> **Task 1**
According to the passage on the first red scare, on what date was the home of A. Mitchell Palmer bombed?
> **Task 2**
List every person named in the passage on the first red scare.
> **Task 3**
Carry on the passage about the first red scare from the point where it ends.

> **Quoted text**
· · · ·

Following the war, the federal government launched what is known as the “first red scare.”  On June 2, 1919, anarchists bombed the home of A. Mitchell Palmer, the U.S. Attorney General, setting the stage for what became known as the “Palmer Raids.” Between 1918-1921, the Department of Justice conducted raids and arrested some 4,000 suspected  foreign-born anarchists, communists and other radicals.  These efforts culminated in the deportation of 500 radicals, including Emma Goldman and Alexander Berkman.  It shouldn’t be forgotten that amidst the federal campaign, individual states took similar actions.  In Massachusetts, it culminated in the trial – and ultimate execution – of two anarchists, Nicola Sacco and Bartolomeo Vanzetti.

· · · ·

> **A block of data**

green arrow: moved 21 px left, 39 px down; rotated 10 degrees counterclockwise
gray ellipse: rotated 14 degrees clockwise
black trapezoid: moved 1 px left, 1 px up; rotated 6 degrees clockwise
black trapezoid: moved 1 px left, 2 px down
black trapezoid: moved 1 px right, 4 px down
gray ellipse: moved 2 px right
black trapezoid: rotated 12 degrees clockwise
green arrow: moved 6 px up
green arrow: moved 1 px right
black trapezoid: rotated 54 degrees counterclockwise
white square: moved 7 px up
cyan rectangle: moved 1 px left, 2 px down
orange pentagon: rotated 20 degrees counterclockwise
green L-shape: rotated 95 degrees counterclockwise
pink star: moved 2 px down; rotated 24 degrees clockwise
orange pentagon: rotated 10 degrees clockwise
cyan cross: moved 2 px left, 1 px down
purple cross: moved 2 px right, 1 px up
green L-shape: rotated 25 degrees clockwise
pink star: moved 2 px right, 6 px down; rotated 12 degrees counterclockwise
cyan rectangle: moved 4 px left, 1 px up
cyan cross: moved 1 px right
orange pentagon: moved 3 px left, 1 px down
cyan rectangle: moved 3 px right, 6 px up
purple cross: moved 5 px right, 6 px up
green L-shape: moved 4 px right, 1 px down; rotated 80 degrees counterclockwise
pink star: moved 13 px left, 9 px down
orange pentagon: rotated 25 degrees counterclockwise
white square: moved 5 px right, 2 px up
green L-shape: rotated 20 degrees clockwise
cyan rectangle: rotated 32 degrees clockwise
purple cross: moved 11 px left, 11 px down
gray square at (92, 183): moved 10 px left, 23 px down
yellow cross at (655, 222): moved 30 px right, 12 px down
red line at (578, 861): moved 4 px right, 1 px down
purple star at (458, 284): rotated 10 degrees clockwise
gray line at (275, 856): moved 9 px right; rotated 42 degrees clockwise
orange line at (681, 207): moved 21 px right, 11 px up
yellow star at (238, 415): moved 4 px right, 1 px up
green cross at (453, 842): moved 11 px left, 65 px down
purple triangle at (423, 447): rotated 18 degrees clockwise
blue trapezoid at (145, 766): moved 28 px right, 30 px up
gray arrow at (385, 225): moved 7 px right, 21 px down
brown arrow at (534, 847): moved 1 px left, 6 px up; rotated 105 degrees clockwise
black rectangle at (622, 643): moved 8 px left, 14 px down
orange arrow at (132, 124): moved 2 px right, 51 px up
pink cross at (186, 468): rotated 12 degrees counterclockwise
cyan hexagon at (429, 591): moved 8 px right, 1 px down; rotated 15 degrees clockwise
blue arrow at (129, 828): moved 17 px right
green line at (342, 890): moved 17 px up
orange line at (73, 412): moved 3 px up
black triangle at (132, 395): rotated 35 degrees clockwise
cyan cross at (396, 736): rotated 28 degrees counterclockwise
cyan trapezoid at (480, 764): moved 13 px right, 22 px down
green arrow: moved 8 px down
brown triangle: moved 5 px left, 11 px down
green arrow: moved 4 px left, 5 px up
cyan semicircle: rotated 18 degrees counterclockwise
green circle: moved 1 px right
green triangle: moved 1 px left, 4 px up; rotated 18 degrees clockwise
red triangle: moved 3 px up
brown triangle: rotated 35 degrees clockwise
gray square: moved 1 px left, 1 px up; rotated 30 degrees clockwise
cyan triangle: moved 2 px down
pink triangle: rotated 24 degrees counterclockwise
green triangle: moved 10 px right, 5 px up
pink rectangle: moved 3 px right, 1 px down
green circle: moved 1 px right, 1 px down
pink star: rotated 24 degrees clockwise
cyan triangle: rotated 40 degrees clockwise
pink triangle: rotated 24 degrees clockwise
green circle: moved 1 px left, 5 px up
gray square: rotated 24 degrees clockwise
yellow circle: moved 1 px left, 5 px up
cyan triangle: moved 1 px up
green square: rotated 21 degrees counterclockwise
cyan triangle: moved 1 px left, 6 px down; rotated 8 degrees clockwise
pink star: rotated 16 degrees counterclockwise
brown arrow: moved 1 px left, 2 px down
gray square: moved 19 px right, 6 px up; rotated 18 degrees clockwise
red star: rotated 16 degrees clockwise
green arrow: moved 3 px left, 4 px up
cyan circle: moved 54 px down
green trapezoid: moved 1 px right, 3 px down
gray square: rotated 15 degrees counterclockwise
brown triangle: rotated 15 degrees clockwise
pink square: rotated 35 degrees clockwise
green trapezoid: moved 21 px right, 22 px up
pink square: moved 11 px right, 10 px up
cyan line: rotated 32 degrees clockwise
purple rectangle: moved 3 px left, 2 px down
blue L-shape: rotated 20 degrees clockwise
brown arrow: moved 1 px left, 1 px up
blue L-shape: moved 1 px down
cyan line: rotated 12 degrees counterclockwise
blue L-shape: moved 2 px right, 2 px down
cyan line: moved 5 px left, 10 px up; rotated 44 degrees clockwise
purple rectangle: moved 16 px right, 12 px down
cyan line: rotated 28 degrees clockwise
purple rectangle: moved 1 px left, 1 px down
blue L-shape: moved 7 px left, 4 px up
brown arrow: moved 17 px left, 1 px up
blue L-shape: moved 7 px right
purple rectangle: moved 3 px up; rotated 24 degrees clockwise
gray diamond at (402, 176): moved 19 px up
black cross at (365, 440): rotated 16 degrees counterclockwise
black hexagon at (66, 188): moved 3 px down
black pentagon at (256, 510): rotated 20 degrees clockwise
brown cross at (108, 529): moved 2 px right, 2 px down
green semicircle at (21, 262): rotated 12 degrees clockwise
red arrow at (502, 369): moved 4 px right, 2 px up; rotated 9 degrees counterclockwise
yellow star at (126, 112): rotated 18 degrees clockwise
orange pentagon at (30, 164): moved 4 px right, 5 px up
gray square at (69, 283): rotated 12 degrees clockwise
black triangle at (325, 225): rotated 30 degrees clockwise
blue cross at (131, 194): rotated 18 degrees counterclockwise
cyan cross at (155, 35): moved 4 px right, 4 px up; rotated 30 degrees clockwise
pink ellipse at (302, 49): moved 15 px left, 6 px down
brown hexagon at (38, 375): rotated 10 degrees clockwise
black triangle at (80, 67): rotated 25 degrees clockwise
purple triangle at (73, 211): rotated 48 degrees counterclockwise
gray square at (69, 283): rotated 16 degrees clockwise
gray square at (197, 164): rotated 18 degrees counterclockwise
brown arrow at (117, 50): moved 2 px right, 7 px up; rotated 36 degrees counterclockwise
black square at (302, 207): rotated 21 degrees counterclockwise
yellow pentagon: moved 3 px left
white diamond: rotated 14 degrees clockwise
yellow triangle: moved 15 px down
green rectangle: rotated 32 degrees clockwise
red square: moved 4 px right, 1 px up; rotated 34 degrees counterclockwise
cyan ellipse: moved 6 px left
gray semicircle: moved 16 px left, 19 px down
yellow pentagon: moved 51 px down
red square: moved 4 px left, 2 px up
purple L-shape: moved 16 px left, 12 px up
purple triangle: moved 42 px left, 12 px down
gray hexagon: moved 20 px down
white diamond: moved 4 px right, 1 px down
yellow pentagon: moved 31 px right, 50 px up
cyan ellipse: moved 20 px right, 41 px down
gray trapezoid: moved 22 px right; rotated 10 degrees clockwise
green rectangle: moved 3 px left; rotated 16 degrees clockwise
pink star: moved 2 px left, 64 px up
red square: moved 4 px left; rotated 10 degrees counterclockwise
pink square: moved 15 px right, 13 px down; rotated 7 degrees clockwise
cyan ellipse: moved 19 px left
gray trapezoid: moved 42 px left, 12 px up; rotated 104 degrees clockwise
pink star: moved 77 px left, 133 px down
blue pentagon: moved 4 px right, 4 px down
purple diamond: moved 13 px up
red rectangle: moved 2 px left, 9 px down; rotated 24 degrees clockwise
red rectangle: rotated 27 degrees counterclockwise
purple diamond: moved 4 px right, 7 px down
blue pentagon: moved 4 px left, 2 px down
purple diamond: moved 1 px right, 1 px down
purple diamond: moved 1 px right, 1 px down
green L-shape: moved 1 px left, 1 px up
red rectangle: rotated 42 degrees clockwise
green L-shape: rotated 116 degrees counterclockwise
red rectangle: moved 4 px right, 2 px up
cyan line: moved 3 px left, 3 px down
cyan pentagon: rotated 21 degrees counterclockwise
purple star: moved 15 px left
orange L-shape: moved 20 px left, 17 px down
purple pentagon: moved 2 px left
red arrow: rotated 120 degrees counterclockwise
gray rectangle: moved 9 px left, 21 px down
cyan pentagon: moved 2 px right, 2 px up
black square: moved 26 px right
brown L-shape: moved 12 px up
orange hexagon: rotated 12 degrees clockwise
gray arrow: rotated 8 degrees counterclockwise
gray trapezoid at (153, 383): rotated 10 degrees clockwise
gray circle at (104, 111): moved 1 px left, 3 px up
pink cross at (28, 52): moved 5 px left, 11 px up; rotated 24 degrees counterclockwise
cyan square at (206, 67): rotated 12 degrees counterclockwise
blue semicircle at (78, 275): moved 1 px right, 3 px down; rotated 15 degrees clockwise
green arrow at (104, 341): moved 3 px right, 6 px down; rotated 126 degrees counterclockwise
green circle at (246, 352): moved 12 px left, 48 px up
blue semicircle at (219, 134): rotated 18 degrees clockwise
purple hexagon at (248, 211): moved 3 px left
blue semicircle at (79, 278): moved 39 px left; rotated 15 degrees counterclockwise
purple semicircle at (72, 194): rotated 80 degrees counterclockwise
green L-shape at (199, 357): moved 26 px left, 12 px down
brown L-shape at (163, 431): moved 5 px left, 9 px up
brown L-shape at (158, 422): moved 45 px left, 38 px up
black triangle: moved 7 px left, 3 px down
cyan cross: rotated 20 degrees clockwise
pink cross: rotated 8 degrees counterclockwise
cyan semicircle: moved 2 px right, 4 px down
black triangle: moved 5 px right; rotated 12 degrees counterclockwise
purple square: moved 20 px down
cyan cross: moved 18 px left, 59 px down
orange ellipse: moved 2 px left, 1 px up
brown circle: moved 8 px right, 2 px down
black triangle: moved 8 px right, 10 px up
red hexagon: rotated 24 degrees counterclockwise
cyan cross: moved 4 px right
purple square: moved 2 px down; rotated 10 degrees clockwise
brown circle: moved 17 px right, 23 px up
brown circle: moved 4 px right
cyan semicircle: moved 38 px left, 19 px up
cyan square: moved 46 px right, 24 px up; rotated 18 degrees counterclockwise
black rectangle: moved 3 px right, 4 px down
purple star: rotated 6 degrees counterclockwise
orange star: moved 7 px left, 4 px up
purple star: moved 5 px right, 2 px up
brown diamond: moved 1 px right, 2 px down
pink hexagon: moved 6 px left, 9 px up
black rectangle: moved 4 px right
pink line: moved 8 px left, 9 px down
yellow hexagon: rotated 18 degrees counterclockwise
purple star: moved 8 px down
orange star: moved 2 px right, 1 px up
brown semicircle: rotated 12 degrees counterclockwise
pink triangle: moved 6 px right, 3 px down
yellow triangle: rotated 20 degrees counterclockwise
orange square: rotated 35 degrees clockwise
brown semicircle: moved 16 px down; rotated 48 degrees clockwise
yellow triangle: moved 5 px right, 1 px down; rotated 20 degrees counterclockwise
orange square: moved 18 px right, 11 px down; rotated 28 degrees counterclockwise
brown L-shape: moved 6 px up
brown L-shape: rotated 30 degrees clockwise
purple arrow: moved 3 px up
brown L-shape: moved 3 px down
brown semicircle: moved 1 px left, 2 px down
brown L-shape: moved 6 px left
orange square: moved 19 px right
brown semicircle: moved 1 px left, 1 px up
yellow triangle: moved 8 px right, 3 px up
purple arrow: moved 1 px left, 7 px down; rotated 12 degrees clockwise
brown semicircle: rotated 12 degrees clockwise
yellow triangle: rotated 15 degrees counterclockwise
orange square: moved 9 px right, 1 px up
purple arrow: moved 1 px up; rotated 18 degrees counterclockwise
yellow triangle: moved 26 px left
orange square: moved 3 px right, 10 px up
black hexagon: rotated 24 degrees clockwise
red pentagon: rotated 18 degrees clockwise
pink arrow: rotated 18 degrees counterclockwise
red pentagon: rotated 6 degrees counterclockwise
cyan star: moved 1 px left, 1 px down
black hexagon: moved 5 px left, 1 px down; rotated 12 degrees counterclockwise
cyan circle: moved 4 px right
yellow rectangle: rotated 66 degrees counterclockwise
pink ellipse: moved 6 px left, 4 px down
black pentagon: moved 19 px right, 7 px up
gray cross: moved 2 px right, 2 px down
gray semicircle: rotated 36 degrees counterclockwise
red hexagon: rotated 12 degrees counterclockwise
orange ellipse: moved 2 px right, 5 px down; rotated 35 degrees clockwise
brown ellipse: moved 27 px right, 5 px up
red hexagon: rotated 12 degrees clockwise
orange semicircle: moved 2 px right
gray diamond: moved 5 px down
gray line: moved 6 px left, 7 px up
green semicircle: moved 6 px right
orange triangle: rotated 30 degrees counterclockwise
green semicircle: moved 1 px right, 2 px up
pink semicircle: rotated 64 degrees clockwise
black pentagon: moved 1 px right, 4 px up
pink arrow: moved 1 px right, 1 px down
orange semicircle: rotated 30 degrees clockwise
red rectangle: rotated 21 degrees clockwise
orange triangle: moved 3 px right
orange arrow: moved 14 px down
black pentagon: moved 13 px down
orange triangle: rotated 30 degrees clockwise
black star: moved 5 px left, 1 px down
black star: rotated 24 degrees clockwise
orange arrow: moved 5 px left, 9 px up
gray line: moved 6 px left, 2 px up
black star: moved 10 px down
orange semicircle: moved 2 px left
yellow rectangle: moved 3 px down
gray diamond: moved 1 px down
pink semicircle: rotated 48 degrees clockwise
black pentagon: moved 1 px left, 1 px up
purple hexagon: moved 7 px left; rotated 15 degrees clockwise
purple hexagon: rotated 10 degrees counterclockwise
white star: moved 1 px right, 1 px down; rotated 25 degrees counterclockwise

· · · ·

> **Task result 1**
June 2, 1919.

> **Task result 2**
A. Mitchell Palmer, Emma Goldman, Alexander Berkman, Nicola Sacco, Bartolomeo Vanzetti

> **Task result 3**
Two decades later, America’s victory in WW-II helped fuel the “second red scare” and might well be considered a “pre-fascist” period.  Not unlike the fascist campaign that took place in Europe in the late-20s and early-30s (i.e., pre-WW-II), the postwar era in the U.S. witnessed an “anti-communist” – i.e., anti-radical – offensive that touched nearly-all aspects of American life.  These campaigns have been carefully detailed elsewhere.

WW-II broke out in Europe on September 1, 1939, when Germany invaded Poland.  Five days later, on the September 6th, Pres. Franklin Roosevelt issued an oral Presidential Directive “providing that the Federal Bureau of Investigation of the Department of Justice should take charge of investigative work in matters relating to espionage, sabotage, and violations of the neutrality regulations ….”   Under FBI director J. Edgar Hoover’s supervision, the agency engaged in a far-reaching surveillance campaign of those it identified as subversives or radicals; the campaign persisted into the late-60s under what was dubbed the counterintelligence program (COINTELPRO).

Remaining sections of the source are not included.